Scenes from the book.

“The road curved easily, wending through parcels of pasture and woods, passing over threads of creeks. Lanky Norman cows grazed in the pastures.”

“An hour and a half later, after Rouen, he left the autoroute, preferring the back roads, many of the intersections marked with stone crosses.”

“He swept along the edge of a broad forest, then looped north, traversing villages and hamlets, some no more than a cluster of shuttered houses. Every few kilometers a new community appeared, the church steeple rising above the trees, followed by rooftops.”

“One woman gaped, her stone face frozen in the realization that all hope was lost. Souls stewed in a cauldron held in the maw of a gigantic beast. A young man roasted on a spit. Demons tormented men on the wheel or devoured them whole.”

“The Palais de Justice of Rouen was a flamboyant medley of towers and arches, pinnacles and arcades, gargoyles and ornaments—a stone monster built with one clawed foot firmly planted in the late Middle Ages, a second just over the threshold of the early Renaissance, and a third in the realm of architectural miscellany, where curlicues, restorations and annexes grew like galls in the open wounds suffered by the edifice over the course of five centuries.”

“Morin sighed: ‘Unfortunately, there is no mountain at Le Mont de l’If. It’s nothing but a long hill.’”

“The road here was unlined, barely wider than the car itself, rising along the crest of a slope bordered first by grassy fields, then by dark woods. The further they drove, the deeper the road sank into the terrain, the shoulders rising three, four, then five feet high, the road cutting like a gash through the land. Woods crowded the passage on both sides and trees tipped inward like rafters.”
“… his eyes fell upon the monument to the First World War, a mass of dark green metal streaked with black. Mounted on a massive stone pedestal it showed a soldier of vast proportions, a helmeted colossus striding forward, wrapped in a greatcoat, he eyes lifted to the sky. In his arms–and Philip couldn’t believe he’d never noticed this—the soldier cradled a small, limp body.”

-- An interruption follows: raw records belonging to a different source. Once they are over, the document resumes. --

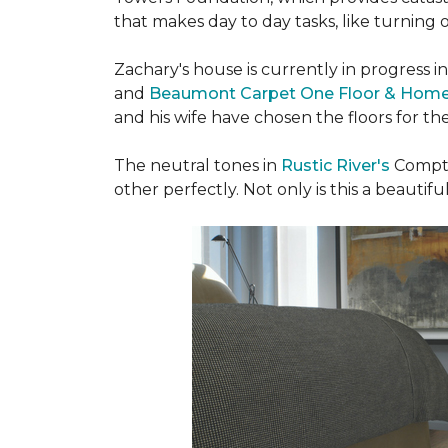
that makes day to day tasks, like turning o
Zachary's house is currently in progress i
and
Beaumont Carpet One Floor & Hom
and his wife have chosen the floors for t
The neutral tones in
Rustic River's
Compto
other perfectly. Not only is this a beautiful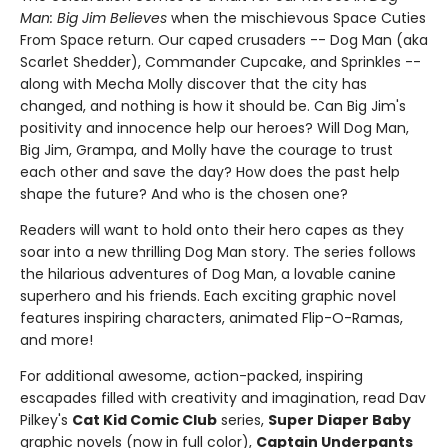
Man: Big Jim Believes
when the mischievous Space Cuties
From Space return. Our caped crusaders -- Dog Man (aka
Scarlet Shedder), Commander Cupcake, and Sprinkles --
along with Mecha Molly discover that the city has
changed, and nothing is how it should be. Can Big Jim's
positivity and innocence help our heroes? Will Dog Man,
Big Jim, Grampa, and Molly have the courage to trust
each other and save the day? How does the past help
shape the future? And who is the chosen one?
Readers will want to hold onto their hero capes as they
soar into a new thrilling Dog Man story. The series follows
the hilarious adventures of Dog Man, a lovable canine
superhero and his friends. Each exciting graphic novel
features inspiring characters, animated Flip-O-Ramas,
and more!
For additional awesome, action-packed, inspiring
escapades filled with creativity and imagination, read Dav
Pilkey's
Cat Kid Comic Club
series,
Super Diaper Baby
graphic novels (now in full color),
Captain Underpants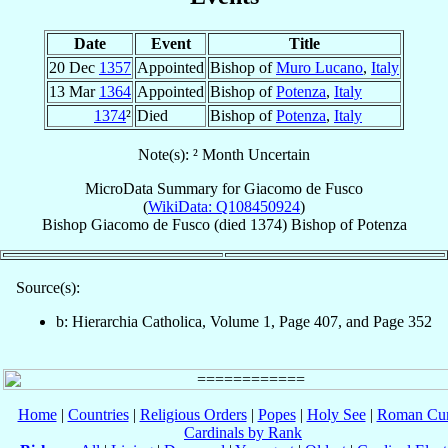
Date
Event
Title
20 Dec
1357
Appointed
Bishop of
Muro Lucano
,
Italy
13 Mar
1364
Appointed
Bishop of
Potenza
,
Italy
1374
²
Died
Bishop of
Potenza
,
Italy
Note(s): ² Month Uncertain
MicroData Summary for
Giacomo de Fusco
(
WikiData: Q108450924
)
Bishop
Giacomo
de Fusco
(died 1374)
Bishop
of
Potenza
Source(s):
b: Hierarchia Catholica, Volume 1, Page 407, and Page 352
Home
|
Countries
|
Religious Orders
|
Popes
|
Holy See
|
Roman Cur
Cardinals by Rank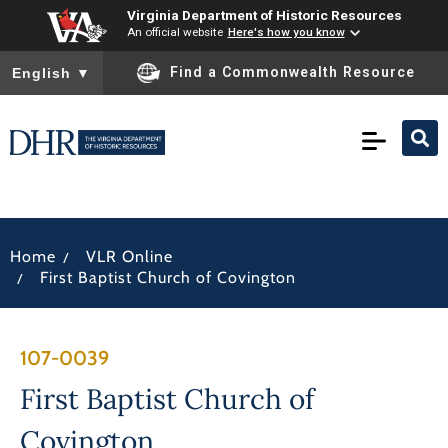
Virginia Department of Historic Resources
An official website
Here's how you know
To ensure accurate screen reader translation, please ensure you
Find a Commonwealth Resource
English
▼
/
Home
VLR Online
/
First Baptist Church of Covington
107-0039
First Baptist Church of
Covington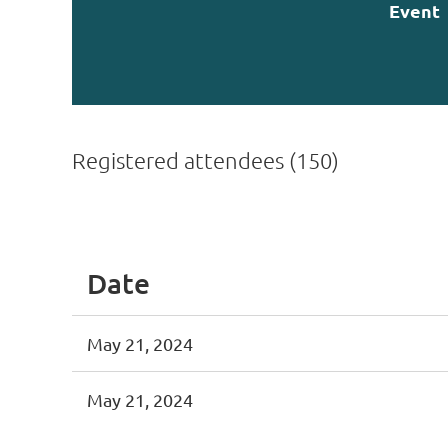
Event
Registered attendees (150)
st
 Prev
Next >
Last >>
Date
May 21, 2024
May 21, 2024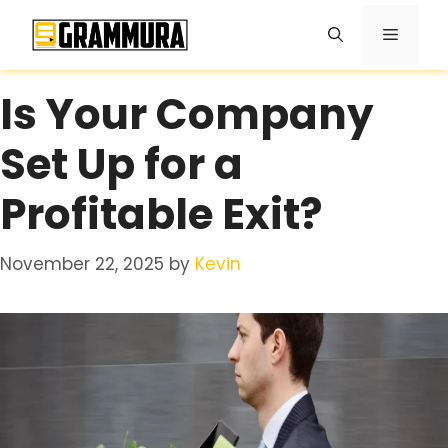
Skip
Menu
to
content
Is Your Company
Set Up for a
Profitable Exit?
November 22, 2025
by
Kevin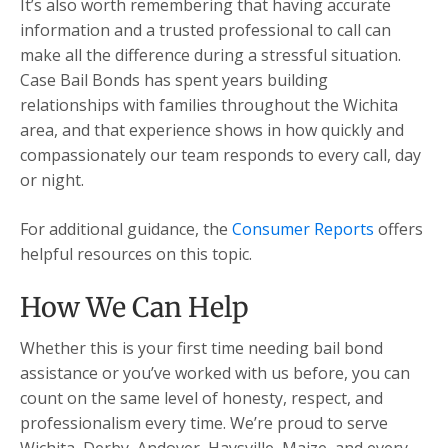
It’s also worth remembering that having accurate
information and a trusted professional to call can
make all the difference during a stressful situation.
Case Bail Bonds has spent years building
relationships with families throughout the Wichita
area, and that experience shows in how quickly and
compassionately our team responds to every call, day
or night.
For additional guidance, the
Consumer Reports
offers
helpful resources on this topic.
How We Can Help
Whether this is your first time needing bail bond
assistance or you’ve worked with us before, you can
count on the same level of honesty, respect, and
professionalism every time. We’re proud to serve
Wichita, Derby, Andover, Haysville, Maize, and every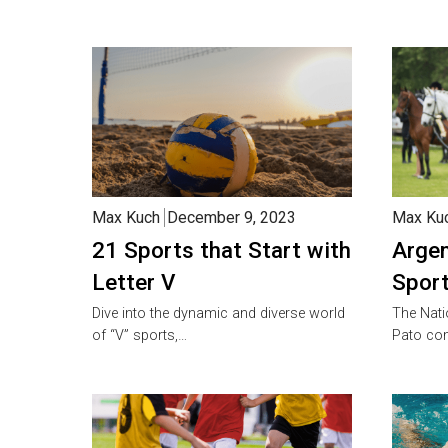
Max Kuch
December 9, 2023
Max Ku
21 Sports that Start with
Argen
Letter V
Sport
Dive into the dynamic and diverse world
The Nati
of “V” sports,…
Pato co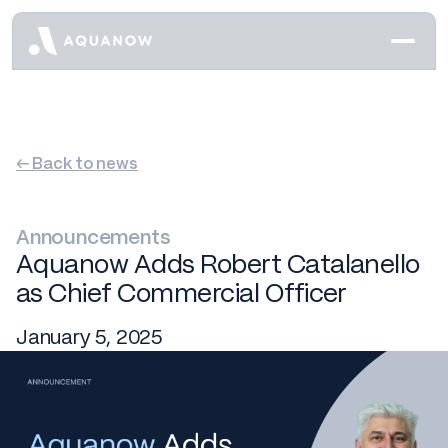
← Back to news
Announcements
Aquanow Adds Robert Catalanello
as Chief Commercial Officer
January 5, 2025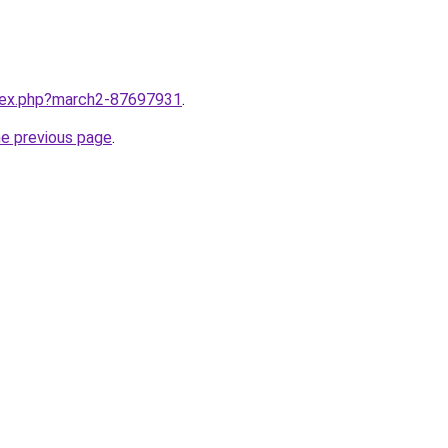
ndex.php?march2-87697931
.
he previous page
.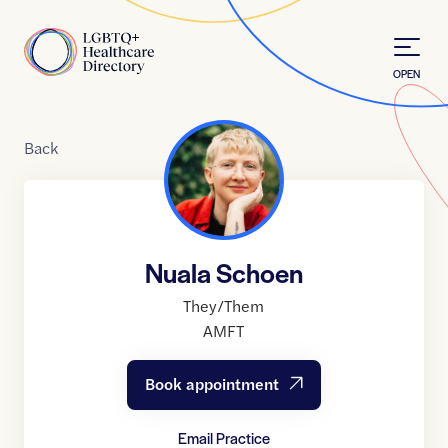
Skip to Content
Home
OPEN
Back
Nuala Schoen
They/Them
AMFT
Book appointment
Email Practice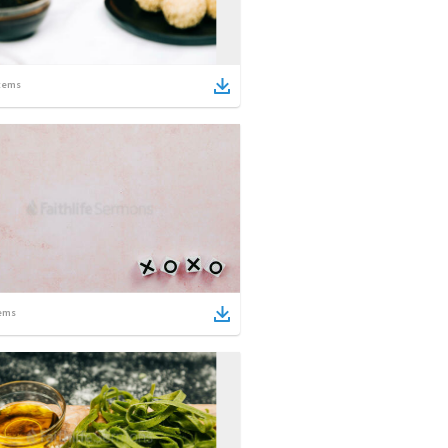
tems
ems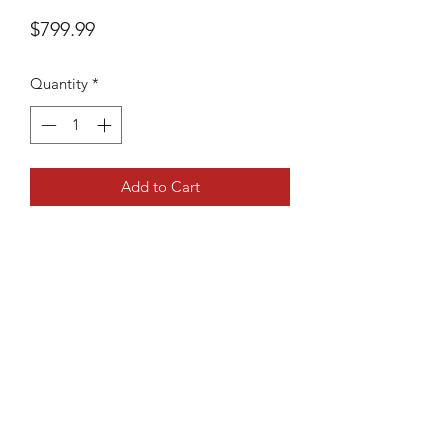
Price
$799.99
Quantity
*
Add to Cart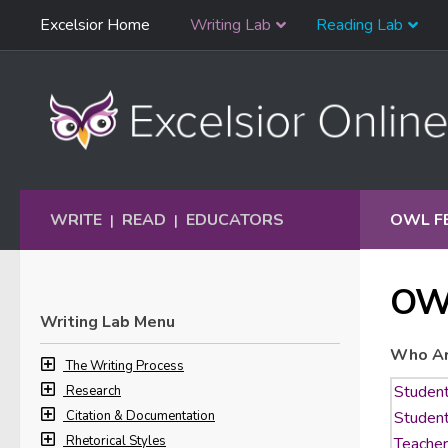
Skip
Excelsior Home
Writing Lab
Reading Lab
Skip to content
Navigation
WRITE
READ
EDUCATORS
OWL F
|
|
OW
Writing Lab Menu
Who Ar
The Writing Process
Research
Citation & Documentation
Rhetorical Styles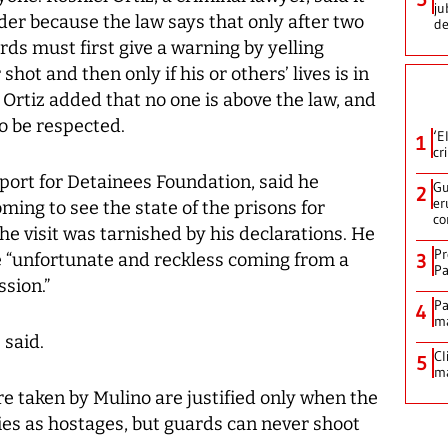
ju
rder because the law says that only after two
de
rds must first give a warning by yelling
shot and then only if his or others’ lives is in
 Ortiz added that no one is above the law, and
to be respected.
‘E
1
cr
pport for Detainees Foundation, said he
Gu
2
er
ming to see the state of the prisons for
co
the visit was tarnished by his declarations. He
Pr
 “unfortunate and reckless coming from a
3
Pa
sion.”
Pa
4
ma
 said.
Cl
5
ma
e taken by Mulino are justified only when the
ies as hostages, but guards can never shoot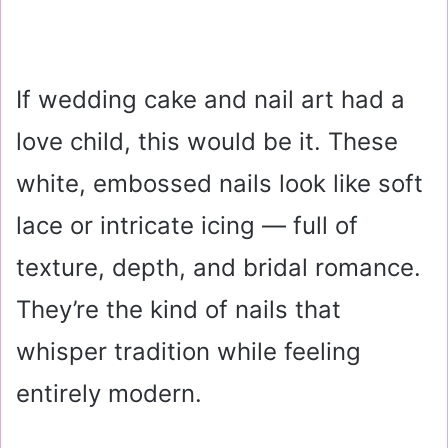
If wedding cake and nail art had a
love child, this would be it. These
white, embossed nails look like soft
lace or intricate icing — full of
texture, depth, and bridal romance.
They’re the kind of nails that
whisper tradition while feeling
entirely modern.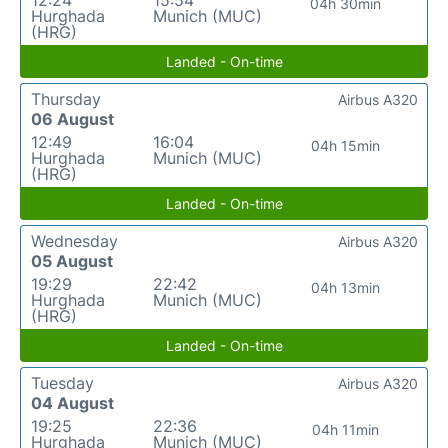
12:24
15:54
04h 30min
Hurghada
Munich (MUC)
(HRG)
Landed - On-time
Thursday
Airbus A320
06 August
12:49
16:04
04h 15min
Hurghada
Munich (MUC)
(HRG)
Landed - On-time
Wednesday
Airbus A320
05 August
19:29
22:42
04h 13min
Hurghada
Munich (MUC)
(HRG)
Landed - On-time
Tuesday
Airbus A320
04 August
19:25
22:36
04h 11min
Hurghada
Munich (MUC)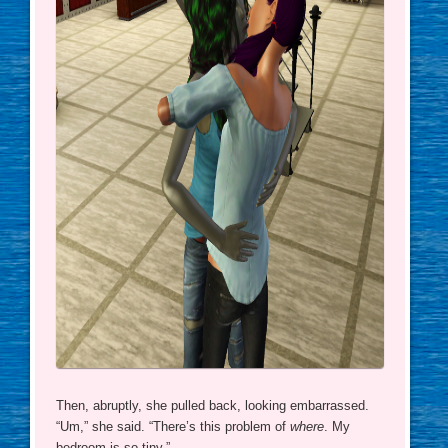
Then, abruptly, she pulled back, looking embarrassed.
“Um,” she said. “There’s this problem of
where
. My
bedroom is so tiny.”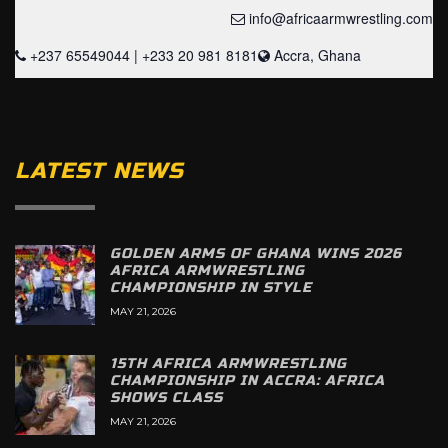
info@africaarmwrestling.com
+237 65549044 | +233 20 981 8181
Accra, Ghana
LATEST NEWS
GOLDEN ARMS OF GHANA WINS 2026
AFRICA ARMWRESTLING
CHAMPIONSHIP IN STYLE
MAY 21, 2026
15TH AFRICA ARMWRESTLING
CHAMPIONSHIP IN ACCRA: AFRICA
SHOWS CLASS
MAY 21, 2026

“Off to the left was Saint-Pierre, the oddly newfangled church, a giant cylinder of brick and glass, like a monstrous keg planted in the city center.”

The cemetery: “The moonlight illuminated the sea of stone vessels, crosses listing to the right or left like the masts of sea-tossed ships.”
The cemetery: “A life-sized maiden bearing a flag in one hand and an olive branch in the other stood as a lissome memorial for the war dead, her eyes cast downward in sorrow, her crown adorned with a five-pointed star, one of the many sensual horrors populating French cemeteries. What did she represent? The nation? Gratitude? The Angel of Death? All Philip knew for sure was that she’d gone to rust, with flakes of metal lifting off the rise of her breasts and the pleats of her robe.”


Fécamp: “The road rose over the crest of a hill, revealing the vista of an actual downtown curled around the edge of a port. The ocean was gray-green and choppy, and the air carried a hint of salt.”